Posted: 09 Mar 2011, 15:47
by lklawson
Panzerfaust wrote:Great stuff! funny how in the intro Klaus says the exact opposite of what Driscoll writes in his book :lol:
Yeah, it's neat to see the competing theories in print.

Peace favor your sword,
Kirk

Re: The Art of In-Fighting by Frank Klaus

Posted: 10 Apr 2015, 07:55
by doug.ie
After an operation whereby monkey's glands were grafted into his body, Frank Klaus, former Middleweight Champion, will attempt to come back in the roped arena and regain his crown.

"I never was in better physical health in my life than I am right now and I believe my vitality is stronger every day" he says.
Klaus kept the operation a secret at first, no-one but his wife knew that the operation was performed.

"I was advised by a friend who returned from France a few months ago to try the operation" said Klaus. "Through the aid of a prominent Pittsburgh doctor, who is at the head of one of the largest hospitals here, I had the job done."

Klaus has had offers to fight in England and Belgium and will sail for the latter country next month.

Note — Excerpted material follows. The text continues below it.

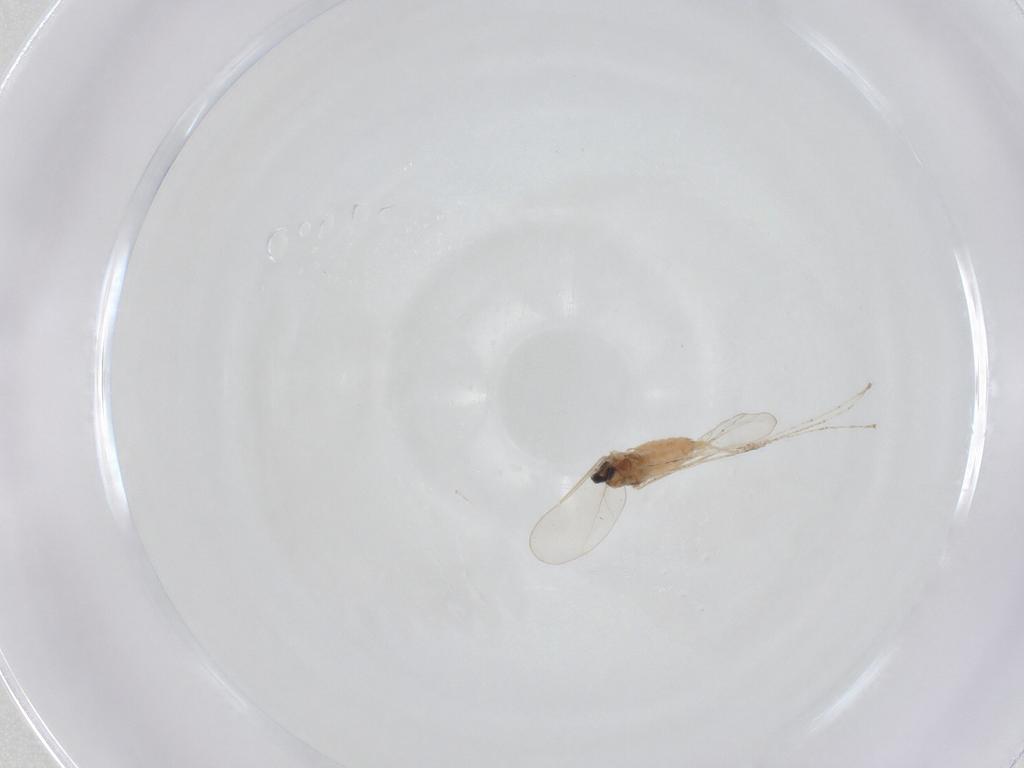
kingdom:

(The Milwaukee Journal - Feb 10, 1920)


...................................


some more info i found...

"One of the most interesting chapters in the long
history of the male hormone involves the medical career of Dr.
Serge Voronoff, a Russian-French surgeon who earned an
international reputation—and a great deal of money—back in
the 1920s by transplanting slices of monkey testicles into aging
men seeking a new physiological lease on life. Even today,
many people who lived through the 1920s and 1930s will recall
the term “monkey glands” and what it suggested about the men
who sought to have them implanted on or near their own sexual
organs.

The monkey gland operation played a very marginal
and rather bizarre role in the sporting life of that period. A
former middle-weight boxing champion of the world named
Frank Klaus, clearly hoping for a comeback, publicly announced his own operation, but even the simian glands could
not revive his career.
Meanwhile, similar operations had been underway at
San Quentin Prison in California. From time to time the
testicles of executed criminals were transplanted into other
inmates who were judged to be gland-deficient. At the prison’s
Thanksgiving Games in 1923, sportsmedical news was being
made. As the medical historian David Hamilton reports: “Glandtransplanted inmates did well, and the seventy-year-old John
Person, who was carrying an extra grafted testicle, came a good
second in the fifty-yard dash, beating several younger inmates
with only two testicles.”

Re: The Art of In-Fighting by Frank Klaus

Posted: 11 Apr 2015, 15:39
by mikeycapp
Hello L.K. Lawson,

Thank you for this information, very interesting and the Frank Klaus book on inside fighting I am sure is a great read for people who would like to understand the inner mechanics of successful inside fighting during the time period following Bare Knuckle Boxing.

Sincerely

Mikey Capp

Re: The Art of In-Fighting by Frank Klaus

Posted: 15 Apr 2015, 16:36
by Tomasino
I'd never heard of this monkey gland stuff, insane but interesting!!

Re: The Art of In-Fighting by Frank Klaus

Posted: 17 Apr 2015, 08:42
by palooka
Tomasino wrote:I'd never heard of this monkey gland stuff, insane but interesting!!
If I had a monkey gland I'd want to drain it regularly.

Re: The Art of In-Fighting by Frank Klaus

Posted: 17 Apr 2015, 09:28
by orbtastic
There's a cocktail called monkey gland, was looking at it yesterday.

There was a thing on TV the other week about genetics, hour long or so about performance and so on. I think it covered Serge Voronoff but I can't remember which channel it was on. Think it was a 3-parter. Pretty interesting/bizarre, depending on your POV.